Ceramic and porcelain slabs are produced in a similar way, but the raw materials used differ. Porcelain is made from a special clay of one type of very fine grain, whereas ceramics are made from other clays and may contain more constituent rocks. The differences are also influenced by the compression of the mixture in the press. Porcelain is more densely compressed than ceramics, which makes the porcelain slab even harder and stronger. Porcelain sheets are slightly flexible, UV-resistant, resistant to chemicals, wear, fire and cold, they are environmentally friendly and easy to recycle. Porcelain can also be called ceramic, but ceramic cannot be called porcelain.
Sintered stone is manufactured from similar raw materials as ceramics, but there are two key differences: the additional components and the pressure applied. Sintered stone also contains the raw materials used to manufacture quartz and glass, which makes sintered surfaces stronger and more durable than porcelain. In addition, extreme pressure and temperature is used to compress and fuse the components together. The conditions in which sintered stone is manufactured resembles those deep inside the earth needed for rocks to be formed naturally. Today's high technologies simulate these processes and speed up the process. While it takes millions of years for the rock to form in the ground, modern technology reduces the time to one or two days.
Engineered quartz and sintered stone are very hard surfaces that are non porous, scratch resistant, and do not stain easily. The main difference between them lies is in their composition. Engineered quartz is a combination of natural mineral quartz particles (around 95-97%) and special resin binders with added pigments (3-5%). Sintered stone is composed entirely of natural minerals that are transformed into a new material through the process of sintering. This process uses intense heat, intense pressure and electricity to transform the minerals into a solid hard mass of a new material. Because of their different composition, sintered stone and engineered quartz have different care requirements. Quartz surfaces can be susceptible to burning from very high temperatures. If engineered quartz is exposed to extreme heat, it can discolor because of resins in the material. Sintered stone is formed in the presence of extremely high temperatures, and is therefore resistant to temperatures found in normal everyday household environments.

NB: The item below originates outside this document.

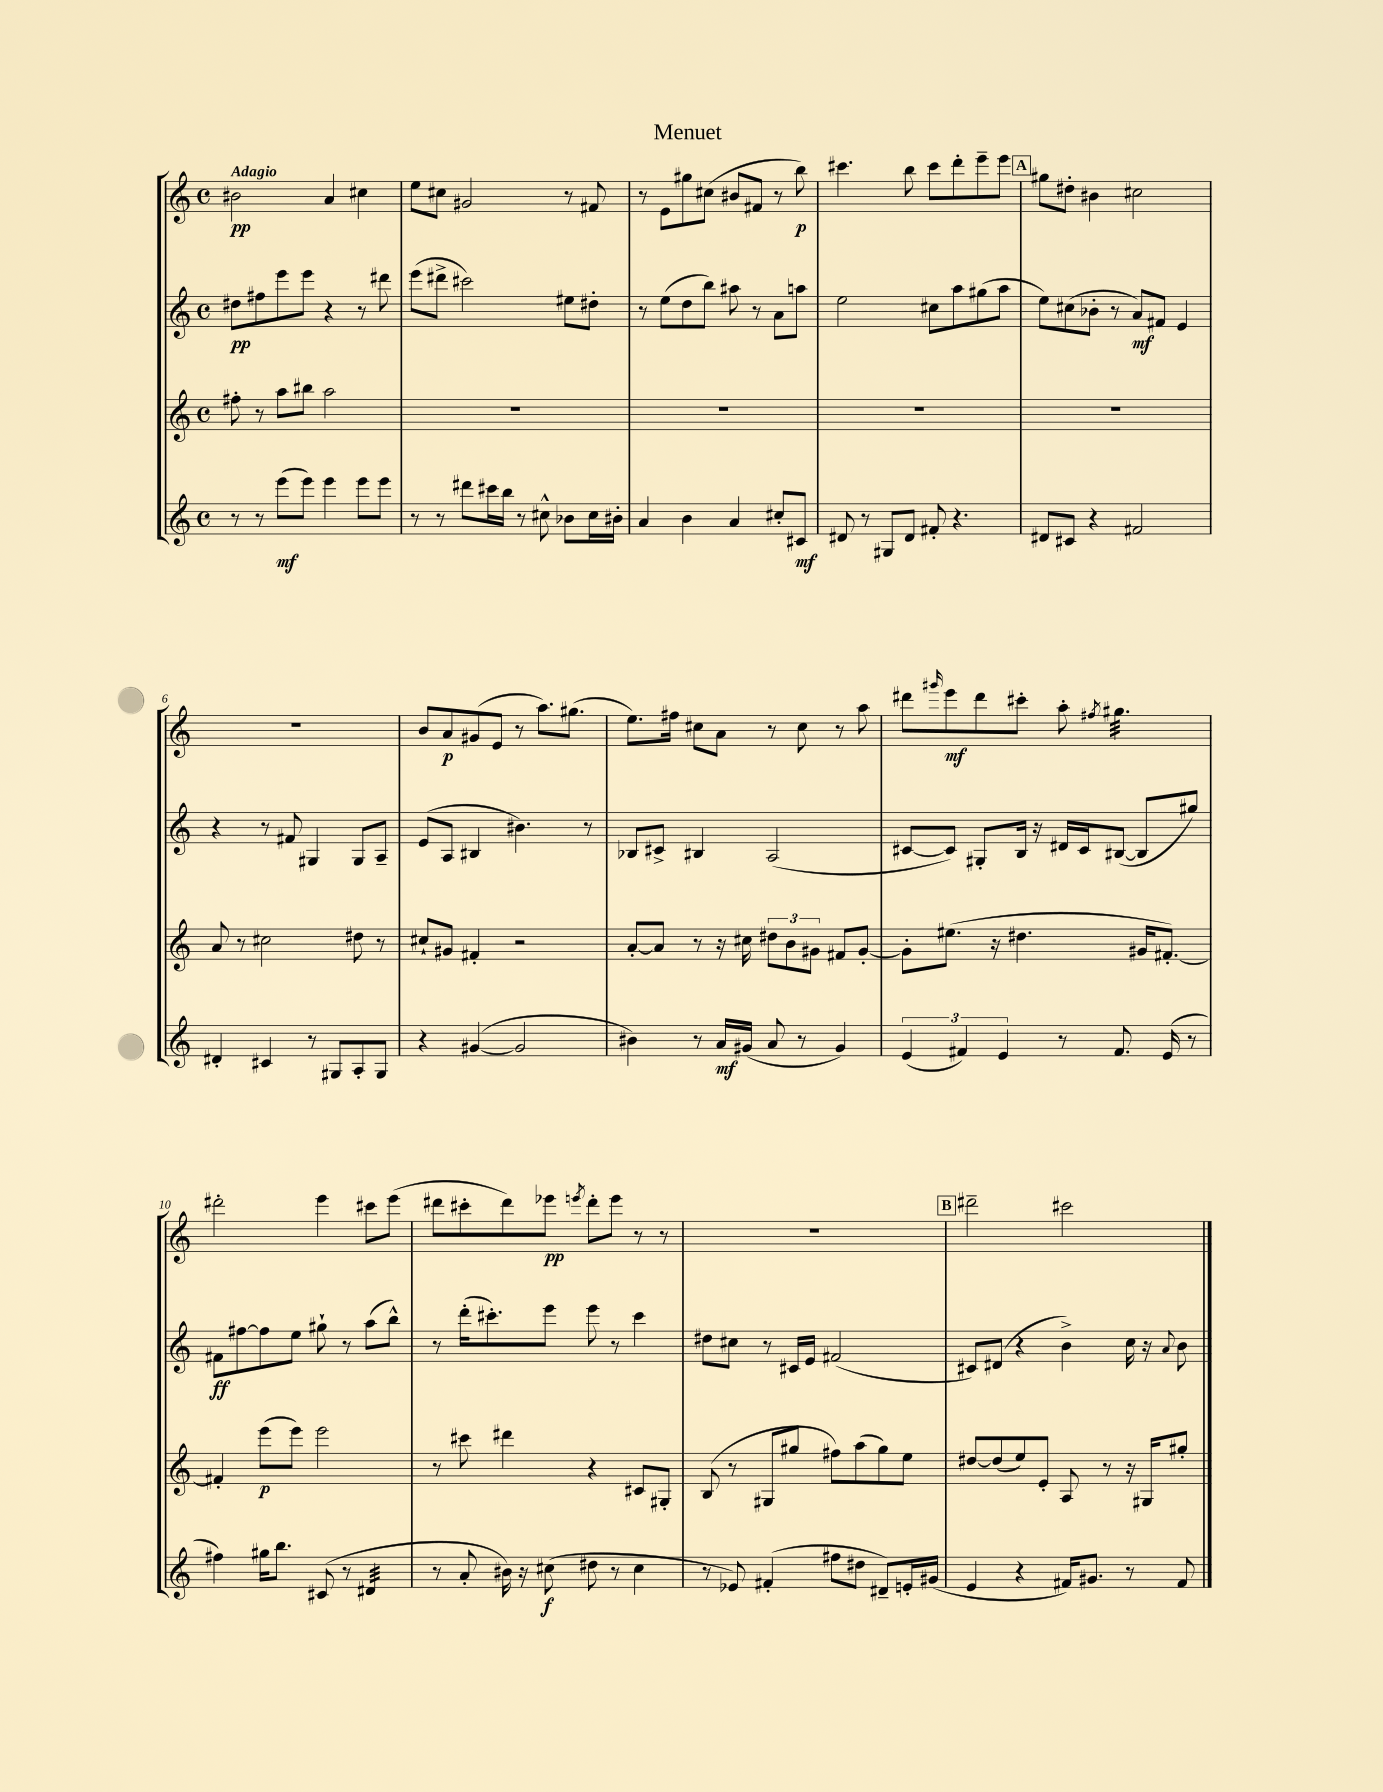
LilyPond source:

Acrylic stone, also known as acrylic solid surface, is a mixture of natural stone powder (usually marble) and acrylic resin. Acrylic surface is softer and more flexible than other types of artificial stone surfaces. This homogeneous and non-porous material is composed of about 2/3 of stone dust and bauxite and 1/3 of acrylic resin (PMMA). Such composition allows the worktop fabricators to bend and shape the slab when heated. The heated slab becomes flexible like a piece of plastic. Thus sinks of sleek shapes can be formed. Later they can be seamlessly integrated into worktops, as the glues have the same composition and colours as the material itself. Whatever the size of the final item, all its parts can be assembled and glued together without visible seams or gaps. The seams are then accurately polished together with the whole surface. Damaged or broken acrylic countertops can be repaired leaving no trace of former damage. If the surface of an acrylic worktop does not shine after some time, the professionals can repolish it as many times as needed. The repolished worktop will look like new.